Give back every line of the items below without any changes, and leave the pictures out of your answer.

● Saved data entries
▬▬▬

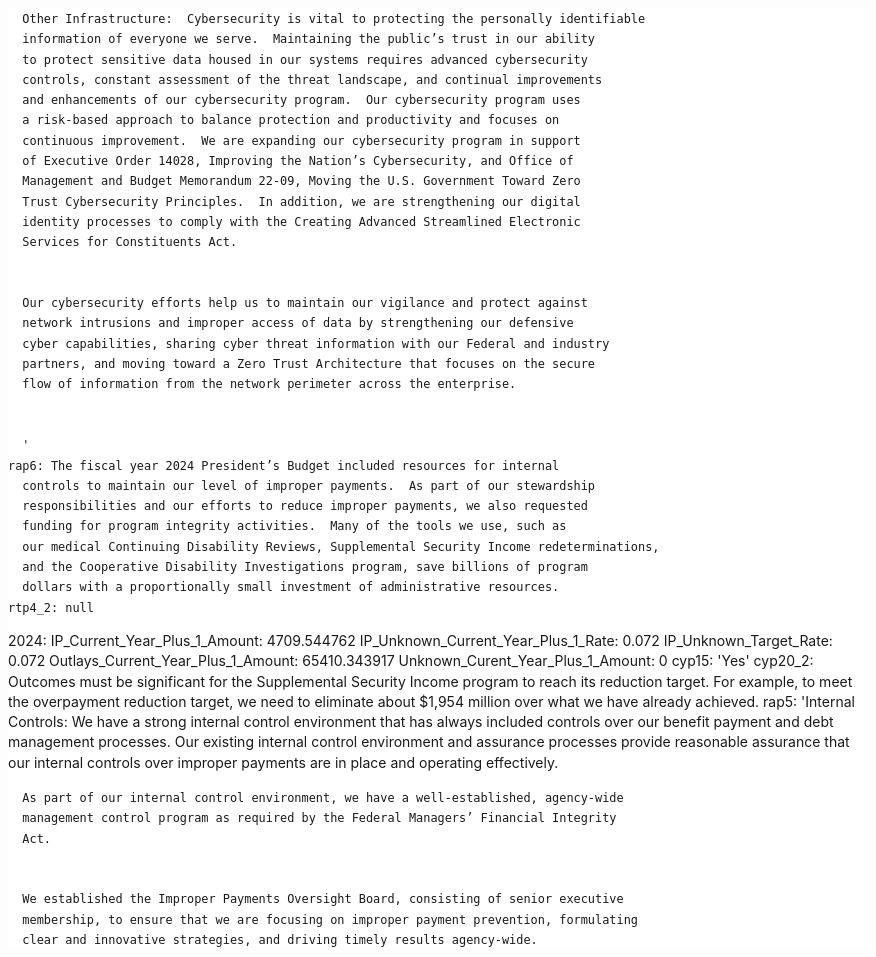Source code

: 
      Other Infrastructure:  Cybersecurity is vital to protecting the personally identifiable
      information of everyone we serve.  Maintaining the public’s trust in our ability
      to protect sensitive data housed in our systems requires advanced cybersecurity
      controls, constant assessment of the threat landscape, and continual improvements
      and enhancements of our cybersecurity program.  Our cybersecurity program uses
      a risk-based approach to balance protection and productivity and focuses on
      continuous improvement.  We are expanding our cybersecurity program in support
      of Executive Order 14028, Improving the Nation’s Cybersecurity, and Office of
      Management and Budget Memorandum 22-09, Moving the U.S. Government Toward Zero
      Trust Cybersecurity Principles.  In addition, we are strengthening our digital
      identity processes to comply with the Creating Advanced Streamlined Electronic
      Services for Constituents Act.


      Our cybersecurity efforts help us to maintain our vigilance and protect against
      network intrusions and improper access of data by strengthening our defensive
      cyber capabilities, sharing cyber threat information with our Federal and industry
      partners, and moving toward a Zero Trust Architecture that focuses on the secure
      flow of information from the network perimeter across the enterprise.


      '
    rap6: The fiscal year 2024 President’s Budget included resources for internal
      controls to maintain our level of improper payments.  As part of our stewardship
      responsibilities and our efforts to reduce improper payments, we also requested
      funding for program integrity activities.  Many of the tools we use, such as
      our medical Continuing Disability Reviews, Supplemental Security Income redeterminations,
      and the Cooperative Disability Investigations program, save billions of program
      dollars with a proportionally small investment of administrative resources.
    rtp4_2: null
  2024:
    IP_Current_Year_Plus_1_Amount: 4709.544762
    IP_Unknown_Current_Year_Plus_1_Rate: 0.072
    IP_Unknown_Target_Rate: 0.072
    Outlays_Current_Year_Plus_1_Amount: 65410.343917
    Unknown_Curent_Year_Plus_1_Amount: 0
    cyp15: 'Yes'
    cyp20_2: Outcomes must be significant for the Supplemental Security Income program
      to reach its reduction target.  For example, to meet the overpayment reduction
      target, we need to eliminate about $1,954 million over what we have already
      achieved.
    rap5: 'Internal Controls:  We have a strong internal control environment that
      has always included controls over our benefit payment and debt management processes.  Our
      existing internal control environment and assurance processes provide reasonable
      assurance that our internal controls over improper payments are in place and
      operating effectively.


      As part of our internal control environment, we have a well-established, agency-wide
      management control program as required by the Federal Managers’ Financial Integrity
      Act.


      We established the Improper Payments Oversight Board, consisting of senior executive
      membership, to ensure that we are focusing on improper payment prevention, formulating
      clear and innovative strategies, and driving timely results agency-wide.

▬▬▬

● Reply to the exercise
Source code

: 
      Other Infrastructure:  Cybersecurity is vital to protecting the personally identifiable
      information of everyone we serve.  Maintaining the public’s trust in our ability
      to protect sensitive data housed in our systems requires advanced cybersecurity
      controls, constant assessment of the threat landscape, and continual improvements
      and enhancements of our cybersecurity program.  Our cybersecurity program uses
      a risk-based approach to balance protection and productivity and focuses on
      continuous improvement.  We are expanding our cybersecurity program in support
      of Executive Order 14028, Improving the Nation’s Cybersecurity, and Office of
      Management and Budget Memorandum 22-09, Moving the U.S. Government Toward Zero
      Trust Cybersecurity Principles.  In addition, we are strengthening our digital
      identity processes to comply with the Creating Advanced Streamlined Electronic
      Services for Constituents Act.


      Our cybersecurity efforts help us to maintain our vigilance and protect against
      network intrusions and improper access of data by strengthening our defensive
      cyber capabilities, sharing cyber threat information with our Federal and industry
      partners, and moving toward a Zero Trust Architecture that focuses on the secure
      flow of information from the network perimeter across the enterprise.


      '
    rap6: The fiscal year 2024 President’s Budget included resources for internal
      controls to maintain our level of improper payments.  As part of our stewardship
      responsibilities and our efforts to reduce improper payments, we also requested
      funding for program integrity activities.  Many of the tools we use, such as
      our medical Continuing Disability Reviews, Supplemental Security Income redeterminations,
      and the Cooperative Disability Investigations program, save billions of program
      dollars with a proportionally small investment of administrative resources.
    rtp4_2: null
  2024:
    IP_Current_Year_Plus_1_Amount: 4709.544762
    IP_Unknown_Current_Year_Plus_1_Rate: 0.072
    IP_Unknown_Target_Rate: 0.072
    Outlays_Current_Year_Plus_1_Amount: 65410.343917
    Unknown_Curent_Year_Plus_1_Amount: 0
    cyp15: 'Yes'
    cyp20_2: Outcomes must be significant for the Supplemental Security Income program
      to reach its reduction target.  For example, to meet the overpayment reduction
      target, we need to eliminate about $1,954 million over what we have already
      achieved.
    rap5: 'Internal Controls:  We have a strong internal control environment that
      has always included controls over our benefit payment and debt management processes.  Our
      existing internal control environment and assurance processes provide reasonable
      assurance that our internal controls over improper payments are in place and
      operating effectively.


      As part of our internal control environment, we have a well-established, agency-wide
      management control program as required by the Federal Managers’ Financial Integrity
      Act.


      We established the Improper Payments Oversight Board, consisting of senior executive
      membership, to ensure that we are focusing on improper payment prevention, formulating
      clear and innovative strategies, and driving timely results agency-wide.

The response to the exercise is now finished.